その後、etcd のメモリ使用量に関する監視が追加され、サービスダウン前に etcd を再起動する運用が組み込まれました。

kube-apiserver との通信不通

ある日のアプリケーションリリース時、pod が ContainerCreating の状態で止まってしまっているという連絡が入りました。

状況を確認すると、kube-apiserver との通信が不通になっていることがわかりました。 しかし、通信が行えないこと以上の状況や根本原因はわからず、通信が失敗している Control Planes を構成する EC2 インスタンスを入れ替えることで対処をおこないました。

Kubernetes のバージョンが古いことやバージョンアップの手順が確立できていないことから、SRE 内でも Amazon EKS または類する別のサービスへの移行について検討は進めていましたが、定常の運用業務に追われていたためなかなか進まない状況でした。

そんな中で発生した、根本的な原因が不明だったり対処が困難だったりする障害事例から、自前で構築した Kubernetes の運用に限界を感じ、Amazon EKS への移行を決定しました。

移行前の構成

移行前の構成では、Control Planes とアプリケーションが稼働するノードで VPC が分かれる構成となっていました。

移行後の構成

移行前の構成から大きく変わった点として、分かれていた VPC を 1 つに統合しました。

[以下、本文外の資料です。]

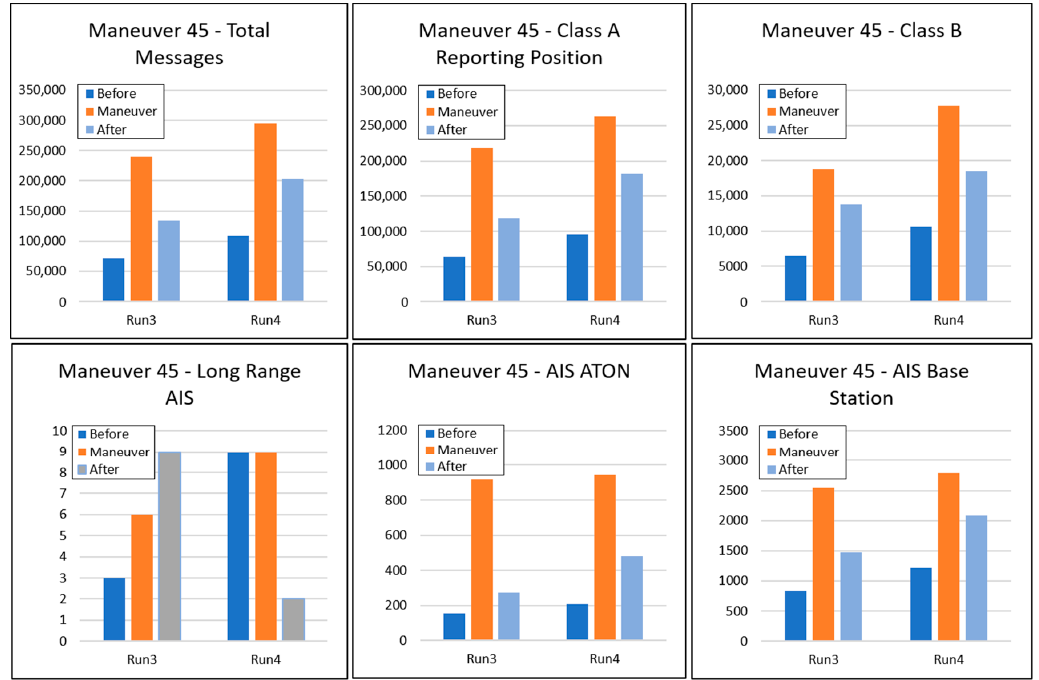
Figure 10. Comparison of AIS message acquired under the 45°-maneuvered flight configuration.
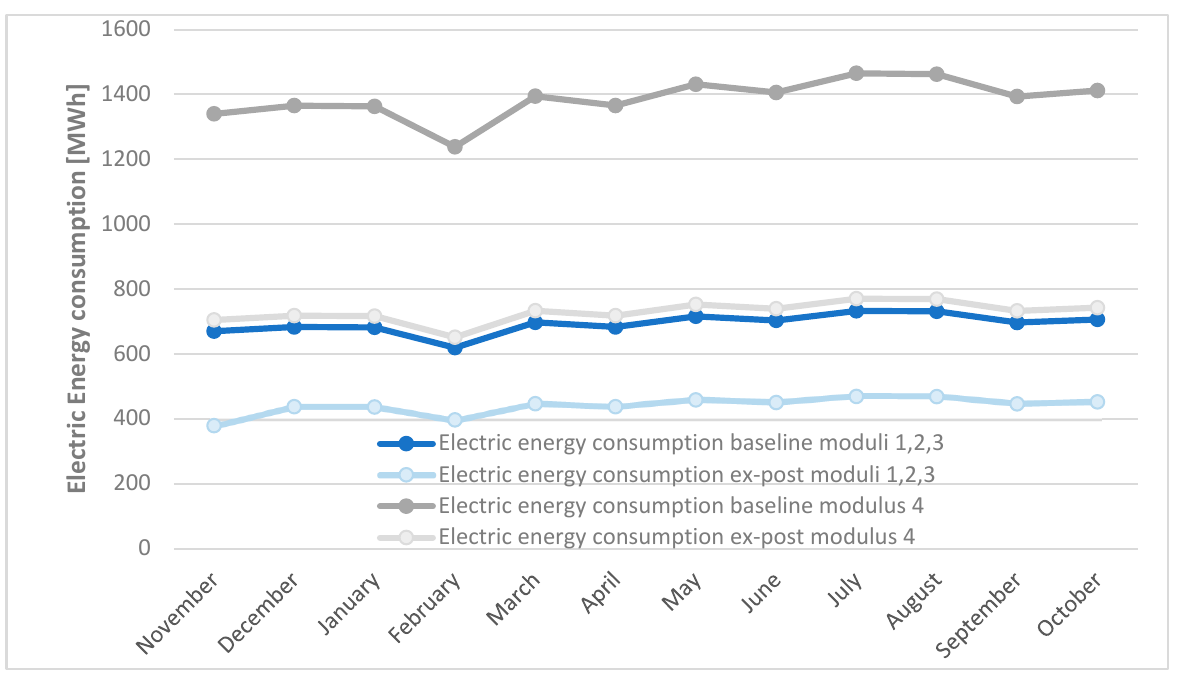
Figure 5. Electric energy consumption for moduli 1, 2, 3, and 4.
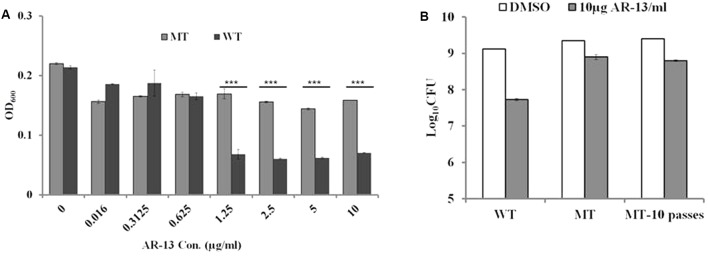
Stability of AR-13 resistance. (A) Growth curve of LVS (WT) and the LVS AR-13 resistant mutant (MT) in the presence of various concentrations of AR-13 in mTSB. WT or MT were grown in twofold serial dilutions of AR-13 with a starting concentration of 10 μg/ml. Optical densities at 600nm (OD600) were measured by a plate reader at 18 h after inoculation. (B) AR-13 resistance is stable. Approximately 1.5 × 109 CFU of WT or MT after 10 overnight passes in AR-13-free mTSB (MT-10 passes) were incubated in 1 ml PBS containing 10 μg AR-13. Viable bacteria were evaluated at 3 h post-treatment by serial dilution and plating. Data were representative of 2–4 independent experiments each performed in triplicate; ∗∗∗p < 0.001; NS, not significant.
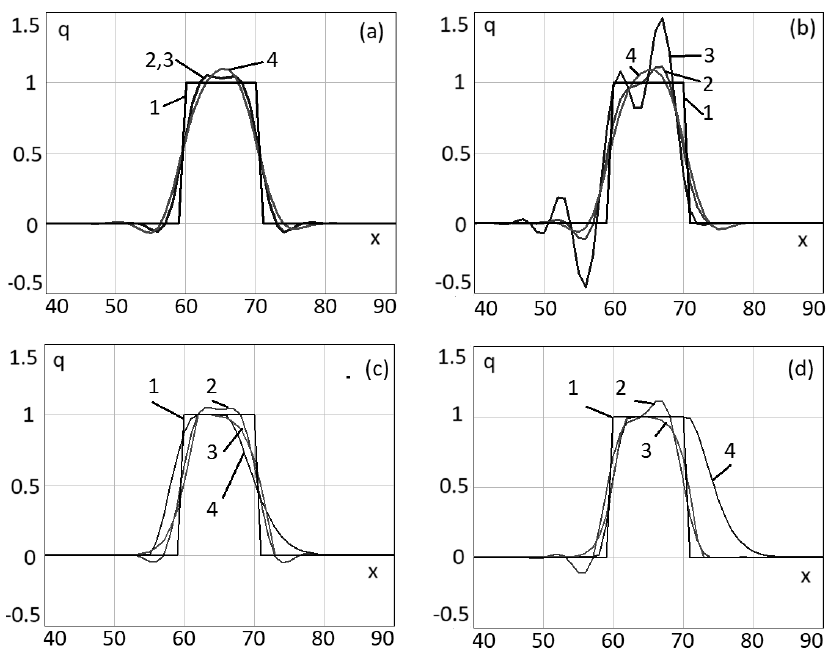
Figure 4. Solutions of the test problem I for time interval T = 100 s and different time steps: ( a , c ) τ = 0.02 s; ( b , d ) τ = 0.4 s; ( a , b ): 1—exact solution, 2— numerical solution based on the scheme (14), 3— numerical solution based on the scheme (18), 4— numerical solution based on the scheme (19); ( c , d ): 1—exact solution, 2—numerical solution based on the scheme (14), 3—numerical solution based on the Upwind Leapfrog scheme with TVD-limiters [27], 4—numerical solution based on the Standard Leapfrog scheme with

理由として Amazon EKS が複数の VPC にまたがる構成をサポートしていないためです。

弊社社内システムとの通信要件などを考慮しても Control Planes が管理用 VPC に構築されている必要はないと判断し、アプリケーションが稼働する VPC に統合しました。

その他の点については、自前で構築していた Control Planes が Amazon EKS に置き換わった以外大きな変更を加えていません。

移行ついで目指したところ

Amazon EKS へ移行するだけでなく、運用負荷の削減を目指し以下の取り組みを行いました。

blue/green でのバージョンアップ

移行前の構成で課題になっていた Kubernetes のバージョンアップを行うため、blue/green デプロイをおこなえる仕組みを検討・導入しました。

Route 53 の加重レコードを利用し、切替時にリクエストを少量から新しい環境に転送する構成を取りました。

また、加重レコード以下で分散させたリソースは RDS などのデータソースになるものを除き N予備校が動作するのに必要なものは一式揃っています。

切り替えのリリース前に新しい環境に一時的なドメインを指定し、Kubernetes のバージョン更新後の新しい環境に閉じた動作確認をおこなえるようにしました。

AutoScaler での自動スケール

移行前の構成では、アプリケーションのリクエスト数が増加した際に手動で pod やインスタンスを追加する必要がありました。

Horizontal Pod AutoscalerCluster Autoscalerを導入し、アプリケーションの pod のスケールや、スケールした pod が起動できない場合にインスタンスのスケールアウト、また負荷が落ち着いた際のスケールインを自動化しました。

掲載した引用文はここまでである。